Problems in myocardial revascularization for coronary impairment due to Kawasaki disease were assessed in five patients 1 to 4 years old. Each patient had significant stenosis or complete obstruction with aneurysm formation. There were no operative or late deaths in the follow-up period of 1 to 10 years after operation. The coronary arteries, including the first diagonal branch and obtuse marginal branch, were 1 to 1.5 mm in diameter. Eight saphenous vein grafts used were 2.5 to 3.5 mm in diameter and the internal mammary arteries used in two patients, ages 2 and 4 years, were 1 mm in diameter. All nine grafts examined in the early postoperative period were patent. However, only three of eight saphenous vein grafts were patent in the late postoperative studies. One saphenous vein graft to the right coronary artery was found patent 7 years after surgery in a patient who had been operated on at the age of 3 years. Internal mammary artery grafts used in the last two patients in the series were both patent throughout the late postoperative period. This experience suggests that myocardial revascularization is surgically feasible and beneficial even in young children and that further study is warranted.
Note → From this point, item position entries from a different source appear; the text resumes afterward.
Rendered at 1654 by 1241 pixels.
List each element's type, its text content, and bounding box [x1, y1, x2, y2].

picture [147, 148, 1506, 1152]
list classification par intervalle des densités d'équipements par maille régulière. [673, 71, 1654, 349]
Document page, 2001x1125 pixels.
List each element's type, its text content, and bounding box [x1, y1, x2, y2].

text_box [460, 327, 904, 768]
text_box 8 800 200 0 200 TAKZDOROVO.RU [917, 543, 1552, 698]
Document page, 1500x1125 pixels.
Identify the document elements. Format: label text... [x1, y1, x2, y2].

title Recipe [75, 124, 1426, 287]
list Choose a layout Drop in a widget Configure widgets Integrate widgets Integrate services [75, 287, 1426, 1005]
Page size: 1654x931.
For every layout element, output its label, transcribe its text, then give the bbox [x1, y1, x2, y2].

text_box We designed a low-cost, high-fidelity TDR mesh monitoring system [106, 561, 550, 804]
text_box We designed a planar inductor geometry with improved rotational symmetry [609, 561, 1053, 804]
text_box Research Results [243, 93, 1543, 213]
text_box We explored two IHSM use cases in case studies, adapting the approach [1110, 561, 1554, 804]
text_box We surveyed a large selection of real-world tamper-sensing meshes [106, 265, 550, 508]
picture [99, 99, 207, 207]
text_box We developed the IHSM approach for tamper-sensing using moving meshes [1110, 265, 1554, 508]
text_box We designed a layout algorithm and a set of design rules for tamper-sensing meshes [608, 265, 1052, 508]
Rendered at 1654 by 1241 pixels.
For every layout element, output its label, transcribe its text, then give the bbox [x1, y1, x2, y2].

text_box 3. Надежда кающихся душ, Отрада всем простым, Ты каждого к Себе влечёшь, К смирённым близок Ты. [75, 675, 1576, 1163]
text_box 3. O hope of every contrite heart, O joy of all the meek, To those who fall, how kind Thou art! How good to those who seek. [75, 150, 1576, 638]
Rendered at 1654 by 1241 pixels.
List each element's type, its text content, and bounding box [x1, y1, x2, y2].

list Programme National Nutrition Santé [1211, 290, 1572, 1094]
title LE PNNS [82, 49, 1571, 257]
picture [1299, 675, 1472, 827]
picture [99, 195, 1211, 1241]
对5例1至4岁因川崎病导致冠状动脉损伤而行心肌血运重建的患儿进行了评估。每例患儿均有明显狭窄或伴有动脉瘤形成的完全阻塞。术后1至10年的随访期内无手术死亡或晚期死亡病例。包括第一对角支和钝缘支在内的冠状动脉直径为1至1.5毫米。使用的8条大隐静脉移植血管直径为2.5至3.5毫米,2例年龄分别为2岁和4岁患儿使用的乳内动脉直径为1毫米。术后早期检查的所有9条移植血管均通畅。然而,术后晚期研究中8条大隐静脉移植血管仅有3条通畅。在1例3岁时接受手术的患儿中,1条移植至右冠状动脉的大隐静脉移植血管在术后7年仍通畅。该系列最后2例患儿使用的乳内动脉移植血管在术后晚期均一直保持通畅。这一经验表明,即使对于幼儿,心肌血运重建在手术上也是可行且有益的,有必要进一步开展研究。